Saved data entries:
+++

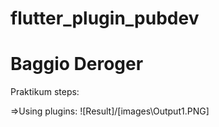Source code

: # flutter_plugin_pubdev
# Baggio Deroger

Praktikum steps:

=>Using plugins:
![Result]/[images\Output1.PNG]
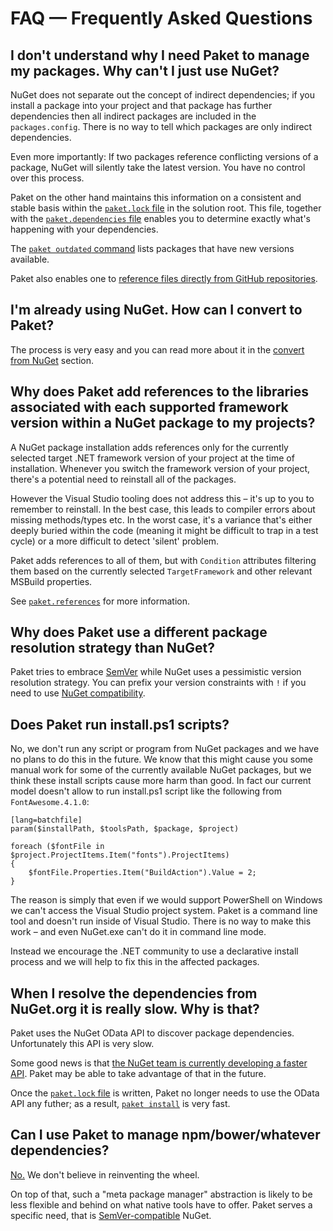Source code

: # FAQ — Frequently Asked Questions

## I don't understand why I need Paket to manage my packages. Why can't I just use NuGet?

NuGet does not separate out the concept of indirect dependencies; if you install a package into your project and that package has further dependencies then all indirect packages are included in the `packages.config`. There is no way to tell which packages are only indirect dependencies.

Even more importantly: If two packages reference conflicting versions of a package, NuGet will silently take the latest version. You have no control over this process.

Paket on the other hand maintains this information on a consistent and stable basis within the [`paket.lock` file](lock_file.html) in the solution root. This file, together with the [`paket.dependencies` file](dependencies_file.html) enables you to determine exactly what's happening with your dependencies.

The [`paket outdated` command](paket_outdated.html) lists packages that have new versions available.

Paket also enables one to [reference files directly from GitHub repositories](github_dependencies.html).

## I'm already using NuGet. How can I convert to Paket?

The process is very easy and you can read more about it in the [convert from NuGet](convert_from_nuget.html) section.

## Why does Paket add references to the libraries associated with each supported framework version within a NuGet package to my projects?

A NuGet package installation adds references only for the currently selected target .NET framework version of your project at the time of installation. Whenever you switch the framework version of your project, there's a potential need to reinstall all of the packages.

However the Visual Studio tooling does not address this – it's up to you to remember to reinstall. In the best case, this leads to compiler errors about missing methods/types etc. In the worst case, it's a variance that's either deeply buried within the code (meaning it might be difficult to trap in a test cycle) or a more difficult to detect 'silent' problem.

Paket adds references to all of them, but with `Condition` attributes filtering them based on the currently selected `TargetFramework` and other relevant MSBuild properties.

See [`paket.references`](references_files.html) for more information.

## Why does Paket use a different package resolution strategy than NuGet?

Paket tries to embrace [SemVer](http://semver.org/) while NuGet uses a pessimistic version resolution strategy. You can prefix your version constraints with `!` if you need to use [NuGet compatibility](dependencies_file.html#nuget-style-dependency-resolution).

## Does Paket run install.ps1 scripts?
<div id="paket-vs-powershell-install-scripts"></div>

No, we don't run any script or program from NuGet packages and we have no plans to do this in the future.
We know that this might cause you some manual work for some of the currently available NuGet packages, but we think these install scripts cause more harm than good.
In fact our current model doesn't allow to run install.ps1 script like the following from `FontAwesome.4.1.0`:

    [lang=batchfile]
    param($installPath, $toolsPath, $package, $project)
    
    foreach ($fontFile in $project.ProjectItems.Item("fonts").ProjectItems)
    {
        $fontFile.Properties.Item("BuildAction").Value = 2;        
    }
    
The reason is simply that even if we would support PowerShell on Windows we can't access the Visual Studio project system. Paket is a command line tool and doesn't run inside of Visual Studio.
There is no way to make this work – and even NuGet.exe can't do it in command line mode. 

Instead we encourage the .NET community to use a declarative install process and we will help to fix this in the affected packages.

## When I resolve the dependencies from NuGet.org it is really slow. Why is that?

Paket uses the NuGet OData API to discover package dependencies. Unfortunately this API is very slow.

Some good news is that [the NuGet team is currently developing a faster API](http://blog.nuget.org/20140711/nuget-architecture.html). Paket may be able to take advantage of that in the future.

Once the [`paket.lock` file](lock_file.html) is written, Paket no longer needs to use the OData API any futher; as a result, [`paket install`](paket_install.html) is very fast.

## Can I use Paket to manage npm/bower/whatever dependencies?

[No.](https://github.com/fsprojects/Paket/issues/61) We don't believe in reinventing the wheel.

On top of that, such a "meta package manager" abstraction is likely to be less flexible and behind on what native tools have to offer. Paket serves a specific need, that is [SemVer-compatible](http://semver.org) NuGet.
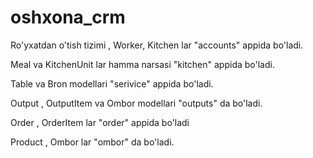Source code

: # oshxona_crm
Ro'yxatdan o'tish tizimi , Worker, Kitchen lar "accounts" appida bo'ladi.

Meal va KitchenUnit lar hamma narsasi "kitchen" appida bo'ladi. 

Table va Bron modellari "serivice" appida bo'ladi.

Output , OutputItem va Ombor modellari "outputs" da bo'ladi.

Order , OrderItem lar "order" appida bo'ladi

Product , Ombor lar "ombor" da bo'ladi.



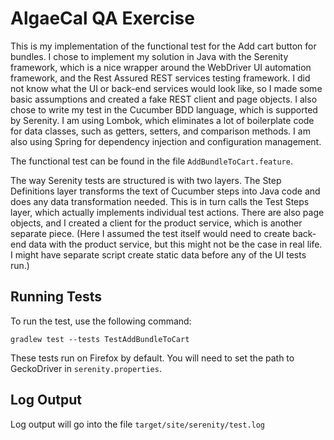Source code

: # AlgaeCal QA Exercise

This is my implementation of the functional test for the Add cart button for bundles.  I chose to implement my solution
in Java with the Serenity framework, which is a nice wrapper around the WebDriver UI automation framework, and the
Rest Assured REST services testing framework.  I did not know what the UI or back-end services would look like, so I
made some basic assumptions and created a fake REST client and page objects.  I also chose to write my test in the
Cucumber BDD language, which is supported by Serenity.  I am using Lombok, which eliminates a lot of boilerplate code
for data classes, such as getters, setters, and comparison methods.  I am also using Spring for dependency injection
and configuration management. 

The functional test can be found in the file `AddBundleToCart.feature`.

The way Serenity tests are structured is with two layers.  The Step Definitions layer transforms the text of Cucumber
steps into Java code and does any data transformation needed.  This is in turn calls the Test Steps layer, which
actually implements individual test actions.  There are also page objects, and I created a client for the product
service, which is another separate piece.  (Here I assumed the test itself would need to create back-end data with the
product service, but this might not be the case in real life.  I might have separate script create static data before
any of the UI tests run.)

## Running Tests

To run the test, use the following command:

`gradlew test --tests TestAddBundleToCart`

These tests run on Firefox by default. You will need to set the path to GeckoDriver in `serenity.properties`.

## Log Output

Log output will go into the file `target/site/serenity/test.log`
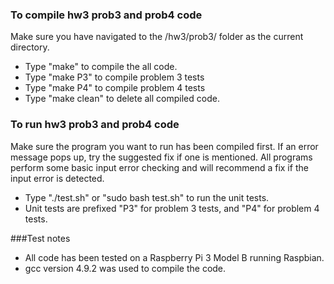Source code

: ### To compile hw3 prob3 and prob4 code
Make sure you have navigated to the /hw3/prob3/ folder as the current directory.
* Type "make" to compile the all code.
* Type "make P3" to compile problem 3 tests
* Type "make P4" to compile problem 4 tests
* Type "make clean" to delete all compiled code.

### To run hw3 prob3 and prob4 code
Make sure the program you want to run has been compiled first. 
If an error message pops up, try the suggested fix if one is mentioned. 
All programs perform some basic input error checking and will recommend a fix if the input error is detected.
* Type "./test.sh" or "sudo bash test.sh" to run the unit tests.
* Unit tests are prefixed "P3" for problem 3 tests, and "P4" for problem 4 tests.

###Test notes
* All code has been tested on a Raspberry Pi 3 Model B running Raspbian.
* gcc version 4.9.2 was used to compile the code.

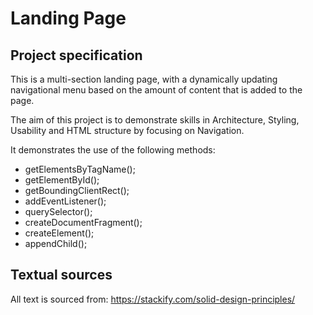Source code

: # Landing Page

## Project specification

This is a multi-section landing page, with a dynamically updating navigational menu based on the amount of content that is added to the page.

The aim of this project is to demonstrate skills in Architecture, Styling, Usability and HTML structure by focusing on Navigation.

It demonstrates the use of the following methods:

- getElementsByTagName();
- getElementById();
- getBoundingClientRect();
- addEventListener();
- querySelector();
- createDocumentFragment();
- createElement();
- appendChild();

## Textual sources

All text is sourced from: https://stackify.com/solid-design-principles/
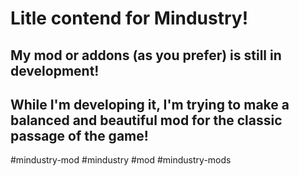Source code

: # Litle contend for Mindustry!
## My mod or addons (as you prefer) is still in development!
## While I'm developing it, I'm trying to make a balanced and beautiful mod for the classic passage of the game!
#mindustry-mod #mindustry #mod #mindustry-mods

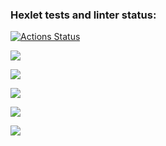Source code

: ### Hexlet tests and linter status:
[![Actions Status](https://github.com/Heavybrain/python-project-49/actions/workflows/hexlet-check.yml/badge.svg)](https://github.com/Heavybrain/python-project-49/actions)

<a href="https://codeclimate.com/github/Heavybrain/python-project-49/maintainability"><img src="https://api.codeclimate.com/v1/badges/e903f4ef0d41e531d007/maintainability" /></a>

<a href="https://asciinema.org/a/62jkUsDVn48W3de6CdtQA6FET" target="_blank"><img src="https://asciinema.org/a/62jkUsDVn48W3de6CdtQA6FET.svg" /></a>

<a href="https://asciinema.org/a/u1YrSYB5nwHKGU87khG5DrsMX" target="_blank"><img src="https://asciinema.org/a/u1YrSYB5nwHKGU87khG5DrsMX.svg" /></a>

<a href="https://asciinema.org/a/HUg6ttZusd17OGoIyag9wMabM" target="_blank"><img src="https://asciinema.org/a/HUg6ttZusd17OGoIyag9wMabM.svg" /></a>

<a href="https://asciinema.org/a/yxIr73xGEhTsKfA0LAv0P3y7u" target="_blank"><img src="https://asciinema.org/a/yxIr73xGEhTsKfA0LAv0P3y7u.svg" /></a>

+++

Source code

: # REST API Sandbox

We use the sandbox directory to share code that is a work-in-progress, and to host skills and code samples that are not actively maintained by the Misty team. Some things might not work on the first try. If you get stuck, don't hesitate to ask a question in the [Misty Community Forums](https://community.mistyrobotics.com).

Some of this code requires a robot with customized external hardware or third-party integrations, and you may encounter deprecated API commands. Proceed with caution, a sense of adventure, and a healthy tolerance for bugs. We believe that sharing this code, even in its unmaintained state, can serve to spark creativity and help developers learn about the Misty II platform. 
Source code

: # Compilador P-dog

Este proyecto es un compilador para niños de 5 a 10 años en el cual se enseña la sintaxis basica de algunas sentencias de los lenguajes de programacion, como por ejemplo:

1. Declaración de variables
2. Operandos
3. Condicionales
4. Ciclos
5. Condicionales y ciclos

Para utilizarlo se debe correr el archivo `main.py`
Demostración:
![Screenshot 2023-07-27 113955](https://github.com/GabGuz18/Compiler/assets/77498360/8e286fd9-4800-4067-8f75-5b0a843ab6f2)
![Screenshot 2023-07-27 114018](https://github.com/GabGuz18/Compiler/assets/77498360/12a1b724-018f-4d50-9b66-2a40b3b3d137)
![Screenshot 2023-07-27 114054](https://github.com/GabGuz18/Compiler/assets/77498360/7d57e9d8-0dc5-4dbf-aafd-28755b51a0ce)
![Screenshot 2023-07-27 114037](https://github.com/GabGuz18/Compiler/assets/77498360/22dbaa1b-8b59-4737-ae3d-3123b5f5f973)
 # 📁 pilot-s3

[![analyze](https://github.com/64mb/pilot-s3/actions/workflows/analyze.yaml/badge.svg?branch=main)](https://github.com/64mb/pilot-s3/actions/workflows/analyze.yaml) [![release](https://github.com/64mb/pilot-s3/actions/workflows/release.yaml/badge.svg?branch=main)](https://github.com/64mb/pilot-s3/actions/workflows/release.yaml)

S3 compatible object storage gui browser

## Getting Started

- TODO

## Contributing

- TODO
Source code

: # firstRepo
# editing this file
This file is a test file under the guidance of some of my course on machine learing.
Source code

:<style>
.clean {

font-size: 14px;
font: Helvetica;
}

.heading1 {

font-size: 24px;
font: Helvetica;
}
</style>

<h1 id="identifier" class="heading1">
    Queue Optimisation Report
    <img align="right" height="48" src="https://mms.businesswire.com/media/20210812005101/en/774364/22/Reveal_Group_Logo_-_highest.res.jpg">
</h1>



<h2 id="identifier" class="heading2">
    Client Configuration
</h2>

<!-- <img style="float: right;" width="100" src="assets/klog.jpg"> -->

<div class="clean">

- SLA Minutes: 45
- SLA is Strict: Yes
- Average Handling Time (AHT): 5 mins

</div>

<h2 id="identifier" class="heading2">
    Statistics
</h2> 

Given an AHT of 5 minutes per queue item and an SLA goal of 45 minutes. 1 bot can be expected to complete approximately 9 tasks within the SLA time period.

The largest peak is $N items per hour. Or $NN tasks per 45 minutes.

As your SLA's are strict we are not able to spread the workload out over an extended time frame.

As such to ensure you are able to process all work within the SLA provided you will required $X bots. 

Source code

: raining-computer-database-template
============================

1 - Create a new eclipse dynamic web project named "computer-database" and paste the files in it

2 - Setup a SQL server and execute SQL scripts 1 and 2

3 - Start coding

+++

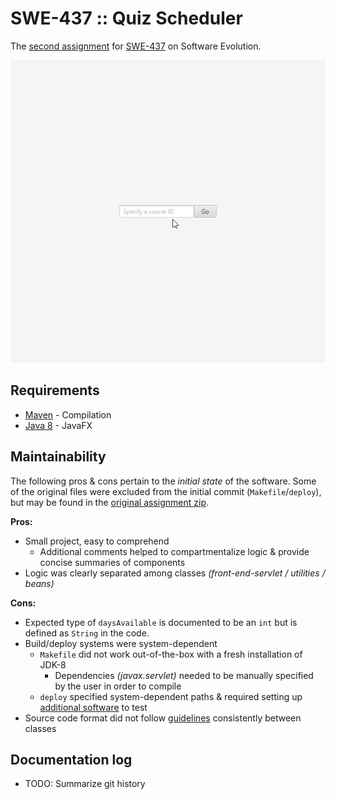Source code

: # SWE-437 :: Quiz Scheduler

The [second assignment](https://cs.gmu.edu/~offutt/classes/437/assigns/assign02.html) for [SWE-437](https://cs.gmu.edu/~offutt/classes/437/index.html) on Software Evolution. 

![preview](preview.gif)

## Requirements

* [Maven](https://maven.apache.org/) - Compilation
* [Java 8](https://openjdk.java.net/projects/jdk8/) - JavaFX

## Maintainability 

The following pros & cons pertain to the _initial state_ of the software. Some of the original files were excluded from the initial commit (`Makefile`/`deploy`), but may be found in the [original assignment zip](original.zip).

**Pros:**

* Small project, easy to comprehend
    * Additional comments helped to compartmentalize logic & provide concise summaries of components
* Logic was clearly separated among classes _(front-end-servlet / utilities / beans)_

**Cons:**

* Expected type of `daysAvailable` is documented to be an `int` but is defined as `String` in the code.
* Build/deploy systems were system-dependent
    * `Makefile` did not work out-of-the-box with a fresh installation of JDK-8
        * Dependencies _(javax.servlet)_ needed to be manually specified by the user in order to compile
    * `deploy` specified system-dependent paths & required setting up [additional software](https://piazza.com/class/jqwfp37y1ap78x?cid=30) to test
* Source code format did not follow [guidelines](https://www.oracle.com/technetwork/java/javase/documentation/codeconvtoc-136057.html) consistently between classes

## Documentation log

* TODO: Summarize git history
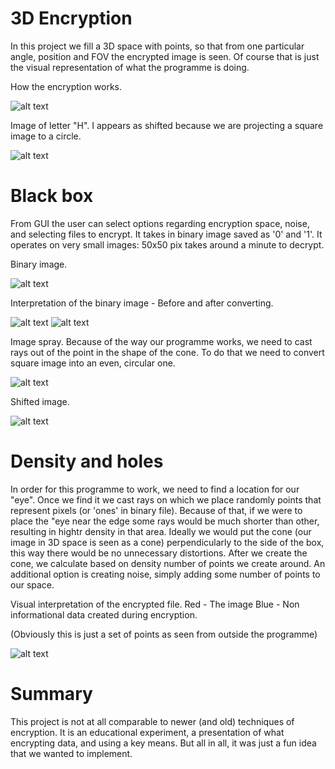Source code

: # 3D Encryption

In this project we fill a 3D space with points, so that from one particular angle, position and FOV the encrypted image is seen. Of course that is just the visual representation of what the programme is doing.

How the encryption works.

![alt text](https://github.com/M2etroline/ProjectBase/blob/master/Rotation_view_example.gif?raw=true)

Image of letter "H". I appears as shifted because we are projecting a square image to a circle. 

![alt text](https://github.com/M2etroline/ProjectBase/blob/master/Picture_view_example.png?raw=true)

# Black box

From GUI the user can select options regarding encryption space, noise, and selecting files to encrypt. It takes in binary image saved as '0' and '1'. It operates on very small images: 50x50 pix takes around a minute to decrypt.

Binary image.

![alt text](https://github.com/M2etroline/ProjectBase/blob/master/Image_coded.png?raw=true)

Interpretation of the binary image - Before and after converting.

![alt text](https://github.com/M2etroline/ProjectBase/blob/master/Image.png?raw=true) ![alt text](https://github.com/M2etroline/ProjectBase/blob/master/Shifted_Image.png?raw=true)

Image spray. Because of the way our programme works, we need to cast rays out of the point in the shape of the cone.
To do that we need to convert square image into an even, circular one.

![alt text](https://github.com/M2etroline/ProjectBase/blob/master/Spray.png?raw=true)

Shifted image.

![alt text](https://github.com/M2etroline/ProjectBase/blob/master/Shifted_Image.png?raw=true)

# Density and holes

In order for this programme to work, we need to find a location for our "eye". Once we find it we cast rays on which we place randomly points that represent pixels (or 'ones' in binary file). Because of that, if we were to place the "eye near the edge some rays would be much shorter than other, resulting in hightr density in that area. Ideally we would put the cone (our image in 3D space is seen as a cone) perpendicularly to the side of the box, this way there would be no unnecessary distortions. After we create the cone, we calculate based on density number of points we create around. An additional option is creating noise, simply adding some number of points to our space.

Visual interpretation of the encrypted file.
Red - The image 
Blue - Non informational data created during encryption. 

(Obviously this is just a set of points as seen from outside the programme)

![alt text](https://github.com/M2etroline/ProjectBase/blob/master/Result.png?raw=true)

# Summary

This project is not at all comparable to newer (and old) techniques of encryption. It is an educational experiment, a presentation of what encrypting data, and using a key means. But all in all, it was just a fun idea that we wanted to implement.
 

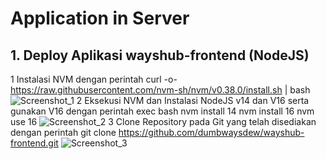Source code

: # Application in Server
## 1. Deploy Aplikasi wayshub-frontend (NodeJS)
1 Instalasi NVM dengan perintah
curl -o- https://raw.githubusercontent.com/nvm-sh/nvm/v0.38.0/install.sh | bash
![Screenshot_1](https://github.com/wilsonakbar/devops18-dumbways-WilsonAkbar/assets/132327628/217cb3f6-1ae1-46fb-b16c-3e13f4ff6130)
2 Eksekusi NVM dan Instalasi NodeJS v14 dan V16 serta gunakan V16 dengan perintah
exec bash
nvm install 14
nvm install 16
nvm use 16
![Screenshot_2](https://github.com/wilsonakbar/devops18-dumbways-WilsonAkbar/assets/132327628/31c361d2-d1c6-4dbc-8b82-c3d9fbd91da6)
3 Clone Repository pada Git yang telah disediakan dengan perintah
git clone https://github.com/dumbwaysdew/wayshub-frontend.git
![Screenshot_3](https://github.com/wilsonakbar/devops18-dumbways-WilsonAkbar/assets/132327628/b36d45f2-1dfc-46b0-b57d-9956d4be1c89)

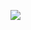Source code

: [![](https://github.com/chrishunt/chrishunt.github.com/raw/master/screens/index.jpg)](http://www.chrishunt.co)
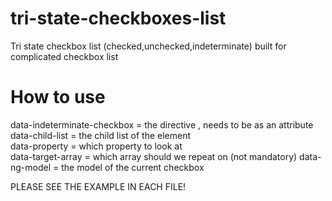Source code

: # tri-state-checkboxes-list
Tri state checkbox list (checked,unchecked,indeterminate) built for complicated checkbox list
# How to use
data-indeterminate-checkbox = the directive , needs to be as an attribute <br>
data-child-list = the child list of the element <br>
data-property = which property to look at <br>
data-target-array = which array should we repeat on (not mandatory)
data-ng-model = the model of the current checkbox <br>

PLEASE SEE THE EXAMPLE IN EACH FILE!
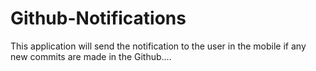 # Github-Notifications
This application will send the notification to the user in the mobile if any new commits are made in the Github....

+++

Where the data above reaches the line holding "Rest Assured REST", begin printing, and stop after the line holding "steps into Java". Each line must be reproduced exactly, with nothing else added.

### RESULT FOR THIS EXERCISE
Rest Assured REST services testing framework.  I did not know what the UI or back-end services would look like, so I
made some basic assumptions and created a fake REST client and page objects.  I also chose to write my test in the
Cucumber BDD language, which is supported by Serenity.  I am using Lombok, which eliminates a lot of boilerplate code
for data classes, such as getters, setters, and comparison methods.  I am also using Spring for dependency injection
and configuration management. 

The functional test can be found in the file `AddBundleToCart.feature`.

The way Serenity tests are structured is with two layers.  The Step Definitions layer transforms the text of Cucumber
steps into Java code and does any data transformation needed.  This is in turn calls the Test Steps layer, which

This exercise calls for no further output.